[Stored data entries]
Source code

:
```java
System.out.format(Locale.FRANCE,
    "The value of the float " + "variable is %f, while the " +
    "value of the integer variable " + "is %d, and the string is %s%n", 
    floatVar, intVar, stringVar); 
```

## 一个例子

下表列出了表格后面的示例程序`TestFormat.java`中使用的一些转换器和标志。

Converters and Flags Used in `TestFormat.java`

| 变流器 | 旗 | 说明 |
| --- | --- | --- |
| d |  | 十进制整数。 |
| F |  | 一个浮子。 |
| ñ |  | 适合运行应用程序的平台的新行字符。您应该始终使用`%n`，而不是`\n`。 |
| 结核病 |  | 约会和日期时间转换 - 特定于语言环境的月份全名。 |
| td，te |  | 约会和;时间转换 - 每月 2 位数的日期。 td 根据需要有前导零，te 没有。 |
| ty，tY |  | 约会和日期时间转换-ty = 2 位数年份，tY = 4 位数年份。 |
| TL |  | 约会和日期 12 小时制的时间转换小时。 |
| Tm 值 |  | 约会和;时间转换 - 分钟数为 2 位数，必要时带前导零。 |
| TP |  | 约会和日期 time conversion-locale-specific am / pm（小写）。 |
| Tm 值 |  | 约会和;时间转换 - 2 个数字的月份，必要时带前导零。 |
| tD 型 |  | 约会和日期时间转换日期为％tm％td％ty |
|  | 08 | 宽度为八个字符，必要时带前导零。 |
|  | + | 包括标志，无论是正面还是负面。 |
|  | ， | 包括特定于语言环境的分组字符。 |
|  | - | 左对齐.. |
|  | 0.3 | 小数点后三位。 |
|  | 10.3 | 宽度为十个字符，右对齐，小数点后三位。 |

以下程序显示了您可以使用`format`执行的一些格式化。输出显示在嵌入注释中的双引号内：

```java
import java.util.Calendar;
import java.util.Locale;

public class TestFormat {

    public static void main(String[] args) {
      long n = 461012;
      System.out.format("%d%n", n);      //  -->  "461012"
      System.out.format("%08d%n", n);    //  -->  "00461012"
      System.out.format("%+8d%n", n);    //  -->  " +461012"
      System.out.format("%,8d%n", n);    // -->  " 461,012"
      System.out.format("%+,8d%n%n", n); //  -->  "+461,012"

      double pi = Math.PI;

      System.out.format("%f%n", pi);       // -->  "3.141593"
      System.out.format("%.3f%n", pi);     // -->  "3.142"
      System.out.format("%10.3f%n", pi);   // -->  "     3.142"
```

• Assignment: Write out each line above that contains the word "import".

• Result of this exercise:
import java.util.Calendar;
import java.util.Locale;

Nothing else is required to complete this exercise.